Staff training will be an arduous task, but the rewards of a job well done will be self-evident. When Canada converted to ICD-10, it reported a 55% reduction in productivity that took 6 months of on-the-job training to reverse.[1] It may well be that the most critical and resistant group to train will be physicians who are reluctant to tighten up their notes. The goal is not to turn doctors into coders, as they should focus on being good clinicians; however, good documentation is good clinical practice.
These steps should all be accomplished well before the deadline for compliance, to allow time to conduct in-depth internal testing, so as to ensure that you can generate transactions with ICD-10 coding accurately and efficiently. Then turn to your vendors and payers to make sure that ICD-10–coded transactions can be sent and received.
Even then, be prepared for possible delays in payments and negative impacts on revenue cycles.

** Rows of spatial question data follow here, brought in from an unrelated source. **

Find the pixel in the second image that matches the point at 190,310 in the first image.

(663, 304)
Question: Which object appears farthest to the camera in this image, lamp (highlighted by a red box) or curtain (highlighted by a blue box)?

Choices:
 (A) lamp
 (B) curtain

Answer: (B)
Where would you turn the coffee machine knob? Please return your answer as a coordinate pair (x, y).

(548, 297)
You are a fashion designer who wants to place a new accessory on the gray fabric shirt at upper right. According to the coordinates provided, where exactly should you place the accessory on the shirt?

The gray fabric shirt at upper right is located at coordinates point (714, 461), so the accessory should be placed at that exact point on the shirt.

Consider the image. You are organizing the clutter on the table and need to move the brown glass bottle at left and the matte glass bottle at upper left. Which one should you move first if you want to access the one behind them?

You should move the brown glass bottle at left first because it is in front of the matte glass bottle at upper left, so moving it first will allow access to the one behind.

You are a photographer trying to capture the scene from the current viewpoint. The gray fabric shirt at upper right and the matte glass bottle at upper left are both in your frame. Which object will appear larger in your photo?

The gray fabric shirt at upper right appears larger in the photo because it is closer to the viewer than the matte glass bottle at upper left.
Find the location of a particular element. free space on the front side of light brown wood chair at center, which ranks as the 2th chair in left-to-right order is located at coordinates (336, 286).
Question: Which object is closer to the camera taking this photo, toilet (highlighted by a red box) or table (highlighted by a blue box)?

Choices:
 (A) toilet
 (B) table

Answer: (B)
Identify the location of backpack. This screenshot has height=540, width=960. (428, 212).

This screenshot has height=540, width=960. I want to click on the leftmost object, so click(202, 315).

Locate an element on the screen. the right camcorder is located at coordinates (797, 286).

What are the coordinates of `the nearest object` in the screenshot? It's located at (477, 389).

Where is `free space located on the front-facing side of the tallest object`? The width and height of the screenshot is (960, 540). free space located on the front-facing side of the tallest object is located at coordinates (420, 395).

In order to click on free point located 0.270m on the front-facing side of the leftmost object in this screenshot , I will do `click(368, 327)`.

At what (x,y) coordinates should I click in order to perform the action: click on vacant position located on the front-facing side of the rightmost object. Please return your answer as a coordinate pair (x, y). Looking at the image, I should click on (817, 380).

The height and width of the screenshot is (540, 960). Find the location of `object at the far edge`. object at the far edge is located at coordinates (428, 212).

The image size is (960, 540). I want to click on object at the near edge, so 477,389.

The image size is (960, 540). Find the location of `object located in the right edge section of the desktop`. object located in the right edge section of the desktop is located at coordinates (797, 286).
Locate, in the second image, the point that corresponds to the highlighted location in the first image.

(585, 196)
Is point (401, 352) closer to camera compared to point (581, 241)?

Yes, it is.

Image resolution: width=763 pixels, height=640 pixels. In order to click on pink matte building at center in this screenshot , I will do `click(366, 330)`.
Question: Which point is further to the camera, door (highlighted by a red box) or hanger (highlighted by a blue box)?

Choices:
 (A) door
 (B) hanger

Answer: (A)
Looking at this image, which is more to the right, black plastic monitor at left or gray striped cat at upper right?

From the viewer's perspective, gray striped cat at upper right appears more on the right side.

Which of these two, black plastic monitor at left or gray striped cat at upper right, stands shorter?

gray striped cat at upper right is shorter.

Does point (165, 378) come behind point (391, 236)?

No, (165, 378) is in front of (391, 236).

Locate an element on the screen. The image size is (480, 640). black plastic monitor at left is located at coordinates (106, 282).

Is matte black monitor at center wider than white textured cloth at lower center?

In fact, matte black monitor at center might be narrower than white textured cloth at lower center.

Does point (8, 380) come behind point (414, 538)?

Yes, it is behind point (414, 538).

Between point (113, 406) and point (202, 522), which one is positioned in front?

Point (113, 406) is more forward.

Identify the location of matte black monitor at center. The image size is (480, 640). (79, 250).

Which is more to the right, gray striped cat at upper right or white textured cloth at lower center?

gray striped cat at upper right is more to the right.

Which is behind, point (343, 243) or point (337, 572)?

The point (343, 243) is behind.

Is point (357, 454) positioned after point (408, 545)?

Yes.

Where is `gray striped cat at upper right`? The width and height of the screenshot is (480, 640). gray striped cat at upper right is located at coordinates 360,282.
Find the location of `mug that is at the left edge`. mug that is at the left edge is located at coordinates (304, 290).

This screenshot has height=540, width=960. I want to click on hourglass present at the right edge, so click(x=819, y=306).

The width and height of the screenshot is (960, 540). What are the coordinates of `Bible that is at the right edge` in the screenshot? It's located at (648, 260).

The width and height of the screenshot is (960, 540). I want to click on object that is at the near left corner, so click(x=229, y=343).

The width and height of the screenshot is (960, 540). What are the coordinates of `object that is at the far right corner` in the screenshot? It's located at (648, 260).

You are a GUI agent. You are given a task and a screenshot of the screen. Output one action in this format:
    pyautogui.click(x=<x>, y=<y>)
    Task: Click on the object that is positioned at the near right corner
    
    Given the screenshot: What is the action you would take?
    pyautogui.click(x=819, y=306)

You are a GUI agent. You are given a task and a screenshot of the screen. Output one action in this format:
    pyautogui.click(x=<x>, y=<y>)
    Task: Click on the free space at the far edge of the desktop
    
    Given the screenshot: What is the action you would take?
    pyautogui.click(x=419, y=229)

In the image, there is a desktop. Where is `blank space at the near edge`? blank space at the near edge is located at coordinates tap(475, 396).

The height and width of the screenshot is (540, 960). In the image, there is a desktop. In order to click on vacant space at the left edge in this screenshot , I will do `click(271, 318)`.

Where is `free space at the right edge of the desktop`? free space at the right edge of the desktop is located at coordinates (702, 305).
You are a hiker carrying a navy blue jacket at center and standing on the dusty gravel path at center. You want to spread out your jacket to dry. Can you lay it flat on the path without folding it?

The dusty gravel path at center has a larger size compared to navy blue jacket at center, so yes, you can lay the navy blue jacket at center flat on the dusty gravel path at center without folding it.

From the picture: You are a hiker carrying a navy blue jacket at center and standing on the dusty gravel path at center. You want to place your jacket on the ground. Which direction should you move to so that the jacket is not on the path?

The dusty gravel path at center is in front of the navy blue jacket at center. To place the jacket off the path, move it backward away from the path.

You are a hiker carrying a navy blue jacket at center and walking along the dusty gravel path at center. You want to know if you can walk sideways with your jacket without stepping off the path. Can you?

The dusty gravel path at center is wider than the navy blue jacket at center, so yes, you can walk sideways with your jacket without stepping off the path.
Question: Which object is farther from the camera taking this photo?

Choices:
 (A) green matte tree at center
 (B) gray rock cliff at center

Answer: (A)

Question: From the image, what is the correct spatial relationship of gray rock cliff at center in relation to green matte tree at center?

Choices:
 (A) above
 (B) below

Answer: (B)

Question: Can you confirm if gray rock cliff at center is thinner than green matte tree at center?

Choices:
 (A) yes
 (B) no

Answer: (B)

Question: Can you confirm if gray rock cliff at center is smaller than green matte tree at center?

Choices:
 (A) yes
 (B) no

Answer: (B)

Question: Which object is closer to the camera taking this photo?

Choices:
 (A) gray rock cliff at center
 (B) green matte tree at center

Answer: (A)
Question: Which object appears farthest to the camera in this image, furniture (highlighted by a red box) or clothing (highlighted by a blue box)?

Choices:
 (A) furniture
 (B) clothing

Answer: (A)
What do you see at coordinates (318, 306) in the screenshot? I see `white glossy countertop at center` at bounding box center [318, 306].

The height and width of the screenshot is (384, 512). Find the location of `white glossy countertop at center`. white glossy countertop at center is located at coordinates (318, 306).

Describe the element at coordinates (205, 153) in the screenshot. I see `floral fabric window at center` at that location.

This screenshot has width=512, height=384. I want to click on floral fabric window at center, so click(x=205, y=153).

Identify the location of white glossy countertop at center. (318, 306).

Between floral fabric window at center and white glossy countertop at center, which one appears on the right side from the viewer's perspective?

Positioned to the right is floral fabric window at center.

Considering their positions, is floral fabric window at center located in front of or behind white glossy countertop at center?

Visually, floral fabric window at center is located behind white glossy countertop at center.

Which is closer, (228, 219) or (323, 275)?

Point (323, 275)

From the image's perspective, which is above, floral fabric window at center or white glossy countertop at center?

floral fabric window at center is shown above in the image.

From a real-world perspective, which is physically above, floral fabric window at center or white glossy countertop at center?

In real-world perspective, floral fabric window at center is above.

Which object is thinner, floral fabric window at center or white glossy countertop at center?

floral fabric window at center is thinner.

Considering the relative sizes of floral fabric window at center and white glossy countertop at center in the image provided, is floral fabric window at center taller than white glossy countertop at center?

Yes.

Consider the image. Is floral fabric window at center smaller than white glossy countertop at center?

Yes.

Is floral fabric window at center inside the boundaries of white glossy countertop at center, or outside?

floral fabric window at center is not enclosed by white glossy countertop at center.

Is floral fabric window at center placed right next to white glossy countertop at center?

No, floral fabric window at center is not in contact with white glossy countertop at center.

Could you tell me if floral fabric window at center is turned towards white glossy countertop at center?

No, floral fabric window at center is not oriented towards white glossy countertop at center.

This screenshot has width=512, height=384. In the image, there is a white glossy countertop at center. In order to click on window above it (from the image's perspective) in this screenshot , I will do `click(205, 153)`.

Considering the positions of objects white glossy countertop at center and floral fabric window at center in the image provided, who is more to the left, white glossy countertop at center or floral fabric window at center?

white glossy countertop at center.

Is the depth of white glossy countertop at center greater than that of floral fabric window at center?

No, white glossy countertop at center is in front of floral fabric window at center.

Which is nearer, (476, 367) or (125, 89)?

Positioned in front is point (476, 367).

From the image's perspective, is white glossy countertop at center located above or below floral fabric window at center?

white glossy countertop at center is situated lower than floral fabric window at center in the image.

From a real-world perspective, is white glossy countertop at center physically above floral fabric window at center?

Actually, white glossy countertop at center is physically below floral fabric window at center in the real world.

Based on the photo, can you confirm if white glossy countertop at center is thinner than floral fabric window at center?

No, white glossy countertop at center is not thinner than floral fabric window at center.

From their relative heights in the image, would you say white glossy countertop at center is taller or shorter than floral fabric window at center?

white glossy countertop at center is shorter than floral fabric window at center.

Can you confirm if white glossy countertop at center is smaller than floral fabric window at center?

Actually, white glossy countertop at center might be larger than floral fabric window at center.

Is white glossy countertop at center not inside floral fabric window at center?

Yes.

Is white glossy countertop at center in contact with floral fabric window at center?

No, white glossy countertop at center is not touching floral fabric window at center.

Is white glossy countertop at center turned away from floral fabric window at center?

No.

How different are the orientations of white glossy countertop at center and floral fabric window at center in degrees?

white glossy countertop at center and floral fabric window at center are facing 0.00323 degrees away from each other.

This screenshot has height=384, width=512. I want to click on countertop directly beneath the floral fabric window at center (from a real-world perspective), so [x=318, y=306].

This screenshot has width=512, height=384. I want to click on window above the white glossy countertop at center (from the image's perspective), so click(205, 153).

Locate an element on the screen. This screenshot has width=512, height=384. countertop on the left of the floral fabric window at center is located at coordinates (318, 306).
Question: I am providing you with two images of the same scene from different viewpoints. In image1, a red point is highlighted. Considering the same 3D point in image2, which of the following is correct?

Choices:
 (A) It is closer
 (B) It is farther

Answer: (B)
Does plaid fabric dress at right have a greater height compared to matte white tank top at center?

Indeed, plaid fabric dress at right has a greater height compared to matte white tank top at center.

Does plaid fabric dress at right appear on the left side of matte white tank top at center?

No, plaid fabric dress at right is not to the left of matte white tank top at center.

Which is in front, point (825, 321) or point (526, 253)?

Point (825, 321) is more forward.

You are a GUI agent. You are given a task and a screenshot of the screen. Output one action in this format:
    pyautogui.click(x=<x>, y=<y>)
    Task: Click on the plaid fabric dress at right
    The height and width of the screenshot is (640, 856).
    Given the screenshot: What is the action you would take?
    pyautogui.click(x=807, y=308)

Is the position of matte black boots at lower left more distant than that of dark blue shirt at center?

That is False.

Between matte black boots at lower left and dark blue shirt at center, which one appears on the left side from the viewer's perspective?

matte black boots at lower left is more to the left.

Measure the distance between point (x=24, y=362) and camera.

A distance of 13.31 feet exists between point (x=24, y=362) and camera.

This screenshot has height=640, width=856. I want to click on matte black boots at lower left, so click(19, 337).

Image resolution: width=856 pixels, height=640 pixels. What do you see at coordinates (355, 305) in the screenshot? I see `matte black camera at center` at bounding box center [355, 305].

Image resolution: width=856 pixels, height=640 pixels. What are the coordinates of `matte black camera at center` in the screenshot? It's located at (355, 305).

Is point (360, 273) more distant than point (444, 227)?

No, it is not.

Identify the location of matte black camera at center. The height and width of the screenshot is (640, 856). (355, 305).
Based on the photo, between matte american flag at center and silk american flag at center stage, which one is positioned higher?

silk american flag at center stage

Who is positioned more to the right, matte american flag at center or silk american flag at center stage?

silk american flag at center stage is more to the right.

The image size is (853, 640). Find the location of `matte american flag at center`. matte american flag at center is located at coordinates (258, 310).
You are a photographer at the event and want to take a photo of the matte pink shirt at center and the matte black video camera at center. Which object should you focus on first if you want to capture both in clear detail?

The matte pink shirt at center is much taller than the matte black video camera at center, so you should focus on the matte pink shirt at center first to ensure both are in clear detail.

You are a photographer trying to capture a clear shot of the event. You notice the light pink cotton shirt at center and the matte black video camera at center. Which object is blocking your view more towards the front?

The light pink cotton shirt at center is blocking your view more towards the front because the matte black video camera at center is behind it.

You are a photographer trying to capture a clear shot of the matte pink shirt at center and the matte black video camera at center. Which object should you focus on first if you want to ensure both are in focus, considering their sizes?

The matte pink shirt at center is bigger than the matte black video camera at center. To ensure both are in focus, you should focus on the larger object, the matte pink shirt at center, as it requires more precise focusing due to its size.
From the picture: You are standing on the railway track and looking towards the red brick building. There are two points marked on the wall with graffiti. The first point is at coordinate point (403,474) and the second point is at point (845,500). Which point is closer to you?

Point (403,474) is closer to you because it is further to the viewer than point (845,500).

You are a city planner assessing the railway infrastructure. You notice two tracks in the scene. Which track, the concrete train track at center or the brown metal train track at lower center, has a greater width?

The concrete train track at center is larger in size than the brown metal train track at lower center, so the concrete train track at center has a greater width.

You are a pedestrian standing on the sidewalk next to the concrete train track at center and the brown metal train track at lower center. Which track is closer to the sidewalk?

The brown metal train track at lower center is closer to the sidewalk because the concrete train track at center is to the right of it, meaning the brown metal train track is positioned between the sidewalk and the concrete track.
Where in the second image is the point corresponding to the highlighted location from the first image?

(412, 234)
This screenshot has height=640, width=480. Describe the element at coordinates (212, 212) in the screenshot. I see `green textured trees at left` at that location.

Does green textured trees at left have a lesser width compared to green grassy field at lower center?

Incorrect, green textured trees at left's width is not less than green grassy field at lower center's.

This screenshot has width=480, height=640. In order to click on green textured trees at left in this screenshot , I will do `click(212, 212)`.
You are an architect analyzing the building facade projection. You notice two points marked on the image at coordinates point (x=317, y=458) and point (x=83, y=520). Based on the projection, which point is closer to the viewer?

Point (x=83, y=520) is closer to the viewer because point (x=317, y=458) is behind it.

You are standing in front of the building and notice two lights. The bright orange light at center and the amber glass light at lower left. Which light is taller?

If cash flow could be a short-term problem, establish lines of credit ahead of time. Keep in mind that on a longer-term basis, industry estimates ominously suggest that it could take up to 5 years post ICD-10 to stabilize cash flow.[6]
Finally, prepare to specifically monitor ICD-10 coding and billing on the back end for at least 6 to 12 months. Identify best practices in the clinic and bring staff members who lag behind back for additional training sooner rather than later. Identify high-frequency diagnostic problems and fix them. At the end of the monitoring program, integrate your findings into your compliance program going forward.
Choosing to Survive
I'm still not clear what “getting sucked into a jet (aircraft)” means. But given that it is a diagnostic code, I figure that it means that it is possible to survive it. After a hard look at ICD-10, the good things and the bad things, and trying to put it all into the context of 21st century healthcare and my oncology practice, I don't think that ICD-10 is a jet (aircraft). Whatever it is, though, we are getting sucked into it, and we might as well plan to survive.
Financial Disclosure: The author has no significant financial interest or other relationship with the manufacturers of any products or providers of any service mentioned in this article.